Terapinin herkese uygun olmadığını anlıyorum. Bazı insanlar bir yabancıyla hayatları hakkında konuşurken asla rahat hissetmezler. Bazıları ise her şeyi kendi başlarına çözebileceklerini düşünüyor. O insanlardan biriydim. Başkaları için terapiye inanıyordum ama her şeyi yardım almadan halledebileceğimi ve kişisel gelişim kitapları ve olumlu olumlamalarla sorunlarımı "çözebileceğimi" düşünüyordum. Bunlar yardımcı olabilir ama asla gerçek çözümlere ulaşmama yardımcı olamazlar.
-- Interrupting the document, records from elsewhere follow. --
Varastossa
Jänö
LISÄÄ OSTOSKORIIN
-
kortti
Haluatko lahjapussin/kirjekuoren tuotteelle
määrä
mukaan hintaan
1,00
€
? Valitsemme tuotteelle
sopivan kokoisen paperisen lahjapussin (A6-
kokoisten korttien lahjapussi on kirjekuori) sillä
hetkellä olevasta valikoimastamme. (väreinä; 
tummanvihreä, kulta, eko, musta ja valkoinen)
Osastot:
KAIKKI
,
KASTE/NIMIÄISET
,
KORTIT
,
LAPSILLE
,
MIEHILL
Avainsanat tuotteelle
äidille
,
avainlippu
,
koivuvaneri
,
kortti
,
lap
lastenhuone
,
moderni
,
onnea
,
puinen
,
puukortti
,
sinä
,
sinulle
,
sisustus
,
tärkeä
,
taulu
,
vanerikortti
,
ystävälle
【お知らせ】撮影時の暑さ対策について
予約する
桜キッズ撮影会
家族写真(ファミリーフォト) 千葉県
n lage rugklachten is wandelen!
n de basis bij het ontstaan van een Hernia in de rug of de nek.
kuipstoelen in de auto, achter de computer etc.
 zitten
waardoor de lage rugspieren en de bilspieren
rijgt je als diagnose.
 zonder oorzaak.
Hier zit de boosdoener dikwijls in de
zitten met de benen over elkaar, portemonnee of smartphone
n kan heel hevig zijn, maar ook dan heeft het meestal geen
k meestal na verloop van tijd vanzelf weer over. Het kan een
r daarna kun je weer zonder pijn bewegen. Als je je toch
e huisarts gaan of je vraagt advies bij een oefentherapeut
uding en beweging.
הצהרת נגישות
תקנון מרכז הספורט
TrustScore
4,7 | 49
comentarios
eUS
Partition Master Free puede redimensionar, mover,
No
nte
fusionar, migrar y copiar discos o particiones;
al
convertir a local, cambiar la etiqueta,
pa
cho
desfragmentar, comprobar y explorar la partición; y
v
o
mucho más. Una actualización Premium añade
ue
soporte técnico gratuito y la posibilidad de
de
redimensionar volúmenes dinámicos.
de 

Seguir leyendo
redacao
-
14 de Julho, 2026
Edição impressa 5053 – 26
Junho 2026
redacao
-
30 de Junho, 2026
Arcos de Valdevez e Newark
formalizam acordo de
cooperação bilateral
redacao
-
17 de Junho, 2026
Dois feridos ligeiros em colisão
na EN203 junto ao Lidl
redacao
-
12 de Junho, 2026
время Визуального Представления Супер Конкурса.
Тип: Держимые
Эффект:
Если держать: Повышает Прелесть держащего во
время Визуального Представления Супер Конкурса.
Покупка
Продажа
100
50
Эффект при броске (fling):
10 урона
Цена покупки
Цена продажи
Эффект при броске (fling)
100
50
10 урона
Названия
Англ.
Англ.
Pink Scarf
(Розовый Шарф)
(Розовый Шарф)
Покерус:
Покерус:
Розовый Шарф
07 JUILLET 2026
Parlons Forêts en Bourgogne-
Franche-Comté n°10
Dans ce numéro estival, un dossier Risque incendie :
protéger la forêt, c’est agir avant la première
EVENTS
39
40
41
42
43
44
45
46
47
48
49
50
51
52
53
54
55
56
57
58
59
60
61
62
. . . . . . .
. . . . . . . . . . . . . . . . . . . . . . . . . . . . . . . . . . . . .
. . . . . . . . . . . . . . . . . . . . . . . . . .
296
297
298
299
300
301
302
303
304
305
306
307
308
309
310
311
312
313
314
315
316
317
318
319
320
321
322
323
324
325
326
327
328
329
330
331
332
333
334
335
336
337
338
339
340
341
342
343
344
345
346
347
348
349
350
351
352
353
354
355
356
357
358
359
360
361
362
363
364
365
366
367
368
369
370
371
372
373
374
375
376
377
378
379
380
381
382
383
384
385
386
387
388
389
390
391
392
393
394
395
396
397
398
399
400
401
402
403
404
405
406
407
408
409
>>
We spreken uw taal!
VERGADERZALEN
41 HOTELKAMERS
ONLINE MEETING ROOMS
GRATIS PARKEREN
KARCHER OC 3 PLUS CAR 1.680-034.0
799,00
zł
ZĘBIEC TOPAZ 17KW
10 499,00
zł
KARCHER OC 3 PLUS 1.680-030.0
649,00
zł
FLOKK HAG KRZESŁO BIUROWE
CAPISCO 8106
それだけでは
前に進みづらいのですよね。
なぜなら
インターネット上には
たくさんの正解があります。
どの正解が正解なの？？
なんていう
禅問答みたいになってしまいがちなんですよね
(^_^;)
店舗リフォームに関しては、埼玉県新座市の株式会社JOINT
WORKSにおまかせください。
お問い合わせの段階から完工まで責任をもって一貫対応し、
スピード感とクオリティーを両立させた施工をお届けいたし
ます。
Düzgün iyileşmeyen kırık bir kemiğim olsaydı ve doktor bana, gerçekten iyileşmesi (ve acıyı durdurması) için kemiğin yeniden kırılması gerektiğini söyleseydi, bunu yapardım. Mental olarak benim için de aynısı geçerliydi. Evet, düşüncelerim, davranışlarım ve duygularım üzerinde çalışmak zor ve rahatsız edici ama gerçekten iyileşmeye değecek ve sonunda hayal kırıklığı taşlarını fırlatmayı, kalp kırıklığının mecazi kayalarını parçalamayı ve hayal kırıklığının kayalarını yere koymayı başardılar. travma.
Kendimi daha hafif ve sakin hissetmeye başlayana kadar ne kadar ağır ve üzgün hissettiğimin gerçekten farkında değildim. Her şeyin üstesinden gelmenin zaman alacağını biliyorum. Yıllarca terapide olabilirim ve bu sorun değil. Yeniden gerçek benliğim gibi hissetmeye başlamak için zaman, para ve enerji yatırımı yapmaya hazırım.